You don’t have to use my exact stack. Any embedding-based store you can query in natural language and expose over MCP will do. What earns its place is the combination: retrieval beyond keyword search, over your whole history, callable by the agent without you in the loop. The same “build the plumbing once, let it compound” instinct shows up all over this site — it’s exactly how I think about the Astro SEO setup most portfolios skip: the unglamorous foundation is the part that pays off for years.
Layer 3: Session pointers to close the loop
The file index holds durable facts. The second brain holds old decisions. The last gap is the most mundane one: when I sit back down, where exactly did I leave off?
That’s what a session pointer solves. At the end of a session I flush a small pointer — nothing dramatic, just the current state:
- The branch I was on.
- The working directory.
- The last few commits.
- The state of the working tree (staged, unstaged, untracked).
Then a start-hook injects that pointer at the beginning of the next session: here’s where you left off. And crucially, the very first thing I do is orient from git — git log, git status, git diff, open PRs — before touching anything. The pointer tells the assistant which drawer to open; git tells it what’s actually inside right now.

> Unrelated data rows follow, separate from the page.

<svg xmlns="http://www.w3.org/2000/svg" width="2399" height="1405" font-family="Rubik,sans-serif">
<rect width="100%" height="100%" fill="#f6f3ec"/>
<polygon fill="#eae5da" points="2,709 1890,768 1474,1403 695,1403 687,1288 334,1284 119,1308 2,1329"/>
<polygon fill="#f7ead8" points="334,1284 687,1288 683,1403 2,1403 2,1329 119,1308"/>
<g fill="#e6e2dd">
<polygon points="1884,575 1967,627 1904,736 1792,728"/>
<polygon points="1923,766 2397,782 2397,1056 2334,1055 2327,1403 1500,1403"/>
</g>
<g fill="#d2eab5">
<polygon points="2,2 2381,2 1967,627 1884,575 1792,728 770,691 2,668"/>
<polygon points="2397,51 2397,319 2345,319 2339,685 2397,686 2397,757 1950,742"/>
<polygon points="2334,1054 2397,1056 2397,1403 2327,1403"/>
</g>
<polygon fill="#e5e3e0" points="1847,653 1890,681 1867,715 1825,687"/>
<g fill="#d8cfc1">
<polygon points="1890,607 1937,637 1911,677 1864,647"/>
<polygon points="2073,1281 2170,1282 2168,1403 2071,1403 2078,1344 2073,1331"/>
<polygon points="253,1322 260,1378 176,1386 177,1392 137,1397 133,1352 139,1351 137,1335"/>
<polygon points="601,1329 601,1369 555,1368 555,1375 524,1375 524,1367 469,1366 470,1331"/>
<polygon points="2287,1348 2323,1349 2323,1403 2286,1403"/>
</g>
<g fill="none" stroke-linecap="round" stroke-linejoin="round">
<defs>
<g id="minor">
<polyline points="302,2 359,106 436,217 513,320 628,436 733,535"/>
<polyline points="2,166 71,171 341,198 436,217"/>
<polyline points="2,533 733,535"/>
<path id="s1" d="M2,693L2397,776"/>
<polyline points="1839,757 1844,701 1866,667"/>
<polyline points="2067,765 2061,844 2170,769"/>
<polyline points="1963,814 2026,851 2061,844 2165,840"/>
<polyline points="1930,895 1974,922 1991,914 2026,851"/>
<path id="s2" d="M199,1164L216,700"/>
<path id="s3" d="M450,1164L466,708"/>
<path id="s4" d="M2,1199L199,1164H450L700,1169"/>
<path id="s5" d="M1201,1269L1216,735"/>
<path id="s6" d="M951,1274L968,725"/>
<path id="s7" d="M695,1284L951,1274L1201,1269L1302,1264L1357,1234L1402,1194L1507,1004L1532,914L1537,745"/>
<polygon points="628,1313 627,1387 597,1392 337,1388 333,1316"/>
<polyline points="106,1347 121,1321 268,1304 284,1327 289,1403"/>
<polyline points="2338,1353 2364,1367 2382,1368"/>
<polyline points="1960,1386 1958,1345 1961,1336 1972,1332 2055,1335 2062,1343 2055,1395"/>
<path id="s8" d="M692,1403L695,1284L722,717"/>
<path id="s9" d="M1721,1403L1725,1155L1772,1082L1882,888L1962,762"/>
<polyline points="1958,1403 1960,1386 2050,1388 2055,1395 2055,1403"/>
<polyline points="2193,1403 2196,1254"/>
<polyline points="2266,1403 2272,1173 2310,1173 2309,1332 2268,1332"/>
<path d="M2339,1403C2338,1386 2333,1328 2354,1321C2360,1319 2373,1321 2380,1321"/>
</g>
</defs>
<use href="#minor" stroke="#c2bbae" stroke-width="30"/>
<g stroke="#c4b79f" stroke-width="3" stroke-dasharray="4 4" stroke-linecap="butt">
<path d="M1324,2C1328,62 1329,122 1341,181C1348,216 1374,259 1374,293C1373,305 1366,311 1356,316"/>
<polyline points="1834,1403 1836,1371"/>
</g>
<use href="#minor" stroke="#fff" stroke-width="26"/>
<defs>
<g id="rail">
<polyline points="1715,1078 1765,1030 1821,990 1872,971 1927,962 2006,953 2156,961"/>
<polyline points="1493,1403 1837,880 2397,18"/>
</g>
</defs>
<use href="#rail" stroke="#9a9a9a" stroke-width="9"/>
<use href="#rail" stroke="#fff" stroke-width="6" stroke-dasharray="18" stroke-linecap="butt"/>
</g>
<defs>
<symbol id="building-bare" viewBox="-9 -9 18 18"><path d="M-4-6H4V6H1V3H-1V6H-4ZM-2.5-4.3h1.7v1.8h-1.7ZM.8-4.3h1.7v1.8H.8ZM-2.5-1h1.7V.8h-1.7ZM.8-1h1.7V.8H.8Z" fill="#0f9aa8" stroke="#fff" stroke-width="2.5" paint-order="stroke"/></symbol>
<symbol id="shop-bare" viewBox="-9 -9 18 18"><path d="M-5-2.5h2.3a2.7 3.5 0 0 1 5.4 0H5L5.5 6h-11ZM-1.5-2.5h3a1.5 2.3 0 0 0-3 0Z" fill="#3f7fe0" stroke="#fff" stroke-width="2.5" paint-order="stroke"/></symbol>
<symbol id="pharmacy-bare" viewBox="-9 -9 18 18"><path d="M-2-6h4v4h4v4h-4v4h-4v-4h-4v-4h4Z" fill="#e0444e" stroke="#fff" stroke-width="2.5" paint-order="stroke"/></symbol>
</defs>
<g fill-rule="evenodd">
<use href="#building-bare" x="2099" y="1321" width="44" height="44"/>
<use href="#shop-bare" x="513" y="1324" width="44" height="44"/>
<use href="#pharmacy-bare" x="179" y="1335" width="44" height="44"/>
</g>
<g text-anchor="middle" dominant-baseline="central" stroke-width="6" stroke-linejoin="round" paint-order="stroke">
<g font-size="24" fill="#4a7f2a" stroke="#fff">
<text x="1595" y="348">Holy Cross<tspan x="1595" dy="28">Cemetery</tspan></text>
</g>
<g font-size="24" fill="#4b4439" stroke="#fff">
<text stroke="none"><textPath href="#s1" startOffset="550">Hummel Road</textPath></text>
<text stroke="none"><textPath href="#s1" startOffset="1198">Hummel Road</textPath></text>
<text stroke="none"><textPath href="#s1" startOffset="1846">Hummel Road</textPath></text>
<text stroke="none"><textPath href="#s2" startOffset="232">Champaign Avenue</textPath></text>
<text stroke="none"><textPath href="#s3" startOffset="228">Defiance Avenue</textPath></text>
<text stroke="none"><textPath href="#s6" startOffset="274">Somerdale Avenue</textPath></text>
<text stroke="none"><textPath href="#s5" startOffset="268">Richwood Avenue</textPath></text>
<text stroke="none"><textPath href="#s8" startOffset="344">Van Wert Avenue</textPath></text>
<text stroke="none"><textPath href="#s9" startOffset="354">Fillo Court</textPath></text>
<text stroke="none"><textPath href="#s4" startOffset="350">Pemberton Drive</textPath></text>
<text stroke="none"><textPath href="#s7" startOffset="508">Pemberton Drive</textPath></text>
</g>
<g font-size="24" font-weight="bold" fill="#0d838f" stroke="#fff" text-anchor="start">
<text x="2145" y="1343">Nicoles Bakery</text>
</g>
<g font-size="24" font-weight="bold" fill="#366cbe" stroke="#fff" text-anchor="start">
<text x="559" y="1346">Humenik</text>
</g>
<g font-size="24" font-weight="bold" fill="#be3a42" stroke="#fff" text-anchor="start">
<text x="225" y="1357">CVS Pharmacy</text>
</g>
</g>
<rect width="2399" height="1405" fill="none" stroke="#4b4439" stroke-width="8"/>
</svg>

This layer is cheap and pays off immediately. Without it, every session starts with five minutes of “wait, what was I doing?” With it, the assistant opens already knowing the branch, the recent work, and the uncommitted changes — and reorients itself from the live repo instead of from a stale summary.
The angle that makes this current: native memory isn’t semantic recall
Here’s the part worth sitting with, because it’s changed recently. Modern agents — Claude Code included — now ship native memory: they can persist notes across sessions on their own. So a fair question is whether all of the above is still necessary.
It is, because these are different jobs:
- Native memory is best for the live thread — the working set of the current effort, carried forward a little so you don’t repeat yourself session to session.
- The file index is best for durable facts — the settled decisions and rules you want reviewed in git and loaded verbatim every single time, not summarized by the model’s discretion.
- The semantic brain is best for old decisions — retrieval across months of history that no fixed-size memory can hold, ranked by meaning rather than recency.
Native memory ≠ semantic recall over your whole history. One is a short, evolving scratchpad; the other is searchable long-term memory. The move isn’t to pick one — it’s to layer them. Let native memory carry the live thread, let the file index anchor the durable facts, and let the second brain answer “what did we decide about X, way back when.” Each layer covers what the others can’t.
The takeaway
You will never make context rot disappear — every session is still a fresh process. What you can do is make it not matter, by giving the assistant somewhere durable to keep context between sessions and a cheap way to retrieve the right slice on demand.
Start with the layer that costs almost nothing: a short, curated, git-versioned file of durable facts that loads at the start of every session. Add session pointers so each session opens knowing where the last one stopped. Then, when your history grows past what any file can hold, add a semantic brain so the agent can search its own past in natural language. Three layers, each doing the one job it’s actually good at — and an assistant that finally remembers why you made the decisions you made.